Although there are rumors of Spanish pirates looking for gold in the Susquehanna during the 16th century, the first European known to have entered the southernmost regions of the Susquehanna was Captain John Smith in 1608. Shortly thereafter, in 1614, Dutch traders reached the Susquehanna, and by 1615 the Frenchman Etienne Brule had traveled the length of the Susquehanna from New York to the Chesapeake Bay. From this time until about 1720 the Susquehanna was known for trading with Native Americans and as a barrier to settlement in the west.
By the 1730’s tributaries of the Susquehanna were being used as sources of water and power for tanneries, grain mills, and gunpowder mills. Pollution from tanneries and the clearing of land were some of the first sources of man-made pollution in the Susquehanna. By the end of the 18th century iron furnaces, lumber operations, and farmers were tapping into the natural resources of the Lower Susquehanna Watershed. To transport these commodities numerous canals were initiated to make the otherwise un-navigable river into a transportation system.
The 19th century brought the industrial revolution to the Susquehanna Valley. Coal mining, land clearing, paper mills, slaughterhouses, and domestic waste made the waters unusable for domestic uses. Many epidemics broke out from use of this polluted waterbody.
By the 20th century, man seems to have given up on the waterways, and most became waste disposal systems for metals, coal tar, VOC’s, railroad refuse, human refuse, and many other pollutants. Flooding in the late 19th and early 20th century brought the US Army Corps of Engineers in to protect communities by replacing natural channels with large, unnatural channels and levies that we have since learned degrade the water quality even further. During this period some concerned citizens emerged and tried to take action, but to little avail.

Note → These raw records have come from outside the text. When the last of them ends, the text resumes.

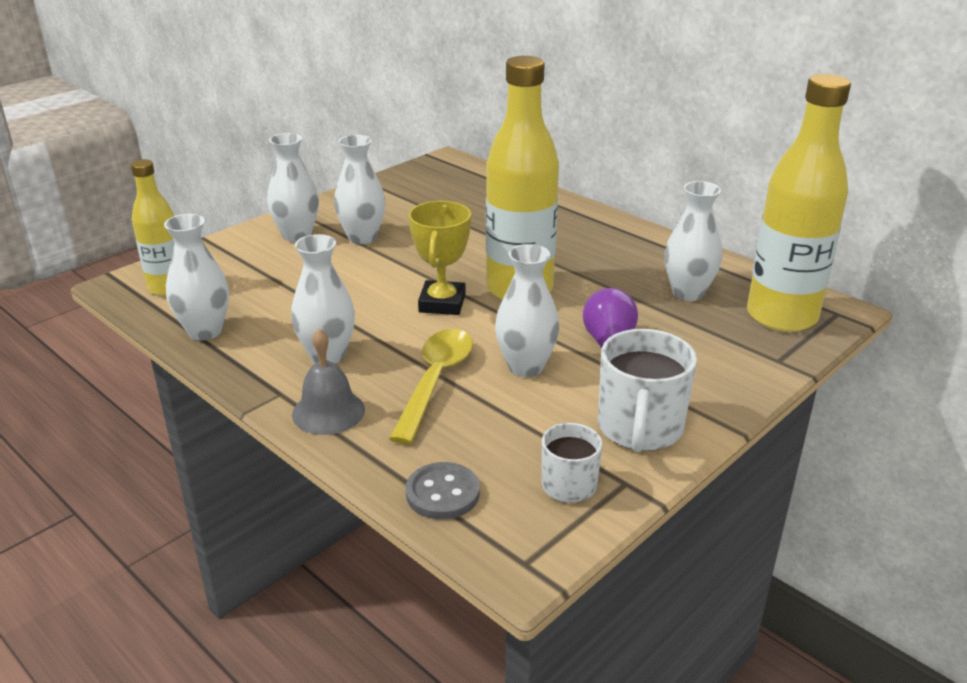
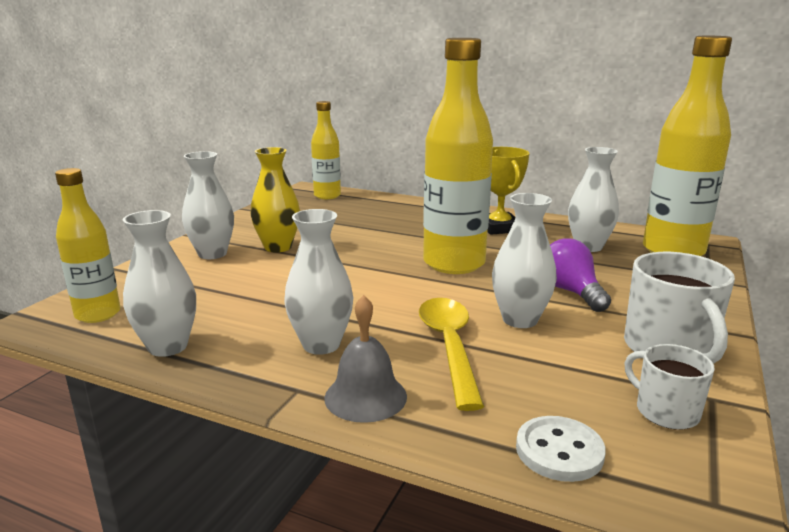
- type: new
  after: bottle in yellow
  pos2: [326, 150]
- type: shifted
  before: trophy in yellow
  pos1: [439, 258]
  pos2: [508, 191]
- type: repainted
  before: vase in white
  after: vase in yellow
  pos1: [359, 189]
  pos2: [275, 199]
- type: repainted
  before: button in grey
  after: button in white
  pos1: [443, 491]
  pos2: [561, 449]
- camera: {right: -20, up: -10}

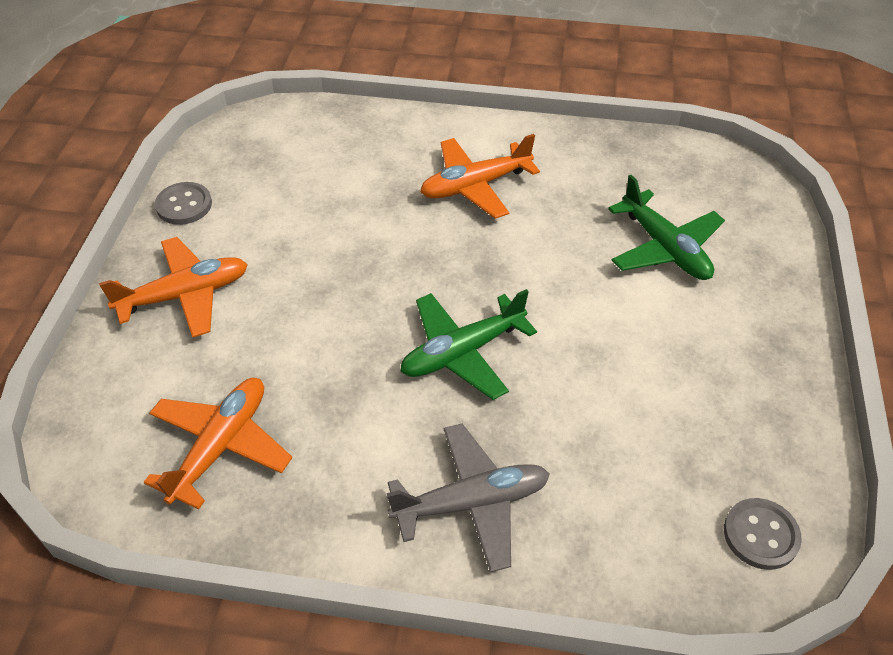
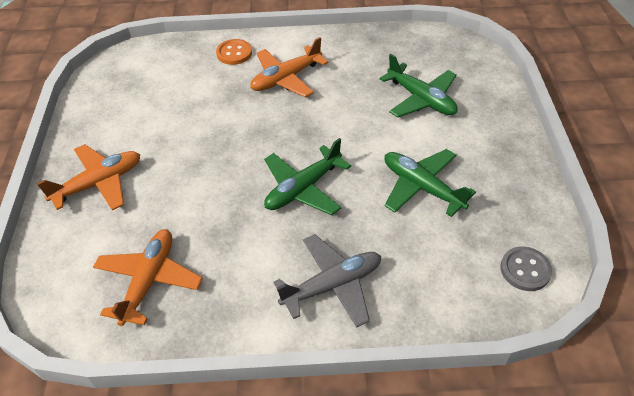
- type: gone
  before: button in grey
  pos1: [183, 203]
- type: new
  after: button in orange
  pos2: [234, 52]
- type: new
  after: plane in green
  pos2: [430, 183]
- camera: {right: -10, up: 0}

The 20th century also brought the giant dams, coal-burning power plants, nuclear plants, and incinerators to the Lower Susquehanna Valley, creating barriers to fish migration, heating the temperature of the river, changing the aesthetics, and reducing the quality of this ancient river.
Awareness in the 1960’s and 1970’s brought numerous watershed groups into existence. Most of these had limited success in raising public consciousness, and by the 1980’s many waterways were severely impaired and the fate of the Chesapeake Bay was unknown. This brought into existence larger conservation groups like the Chesapeake Bay Foundation. Their work has been tremendous, and water quality has not worsened much since then, but it has not gotten better either.
The millennial decades brought new impacts such as::
- over-development and poor land use planning,
- rise of the industrial factory farm,
- the production of vast quantities of byproduct industrial wastes, and
- simultaneous efforts to use such contaminated materials as ‘benefical reuse’ fill and effluent.
Science continually teaches us more about how to minimize our impacts on the intricately balanced relationships within and around our waterways. Our status quo continues to threaten clean water the work that has been done to improve and protect the waterways of the Lower Susquehanna River and Chesapeake Bay. There are solutions out there, but it will take focus and commitment to assure proper stewardship of our home.